Published online by Cambridge University Press: 07 September 2016
The practice of borrowing money has always existed. Rarely do individuals, groups, communities, or even governments, have enough money to execute their needed programs or carry out their most urgent and important obligations. Financial difficulties, therefore, can and often do lead people to borrow money. Although facilities and sources for borrowing vary between developed and developing countries, it is universally accepted that both the borrower's and the lender's interests must be protected in the transaction. In most developed countries, the main sources of loans are financial institutions. Borrowers negotiate directly with these institutions with regard to both rates of interest and loan repayment. In the developing countries, however, financial institutions are very limited in their ability to provide lending services, especially to the rural people. Consequently, most developing countries have created other methods of borrowing. These methods vary from one country to another. As Herskovits observed (1965: 225-6), “The institution of credit is widely spread in non-literate societies, accompanies all types of exchanges, and is found in cultures of all degrees of economic complexity.”
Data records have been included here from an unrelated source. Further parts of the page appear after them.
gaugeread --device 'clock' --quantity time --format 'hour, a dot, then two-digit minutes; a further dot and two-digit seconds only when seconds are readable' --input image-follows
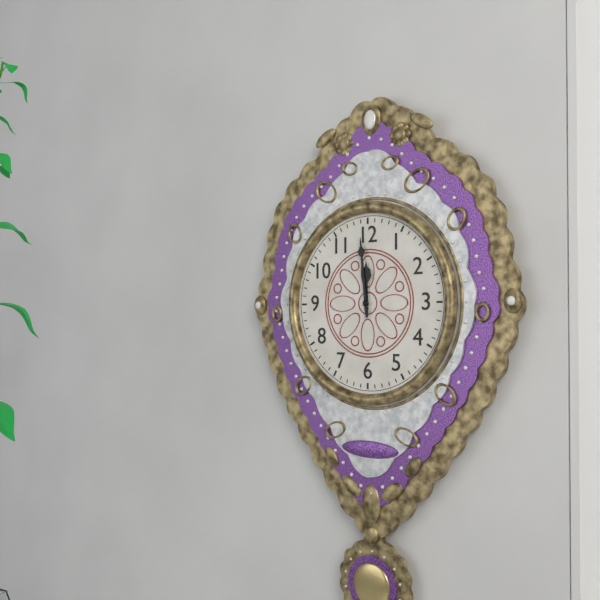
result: 11.59
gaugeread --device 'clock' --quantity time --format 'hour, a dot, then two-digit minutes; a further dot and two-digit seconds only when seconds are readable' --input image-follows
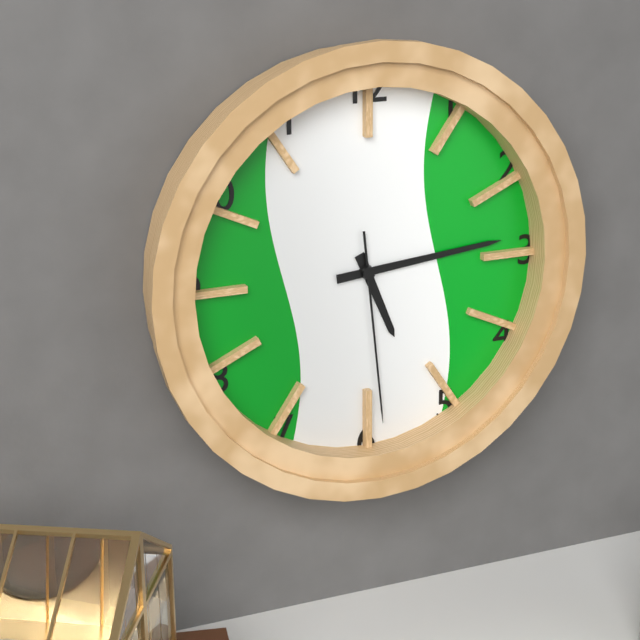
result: 5.14.29
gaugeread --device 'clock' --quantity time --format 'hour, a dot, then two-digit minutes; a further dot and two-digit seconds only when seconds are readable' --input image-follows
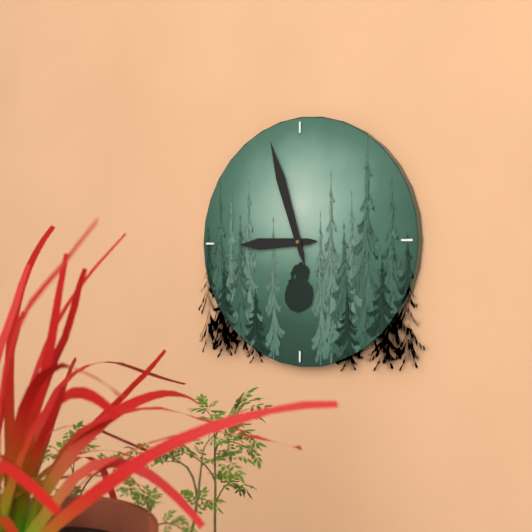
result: 8.57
One method developed over the years in the Cross River State of Nigeria and, in fact, in most parts of Nigeria, has been pledging. Pledging involves the institutional transfer of the use rights of a piece of property from one individual to another in return for a sum of money. The individual who advances the credit enjoys usage rights of the pledged property until he receives his money back. The practice of pledging oil palm trees is as old as the society itself and continues today in spite of the recently promulgated Land Decree (Nigerian Federal Ministry of Information, 1978).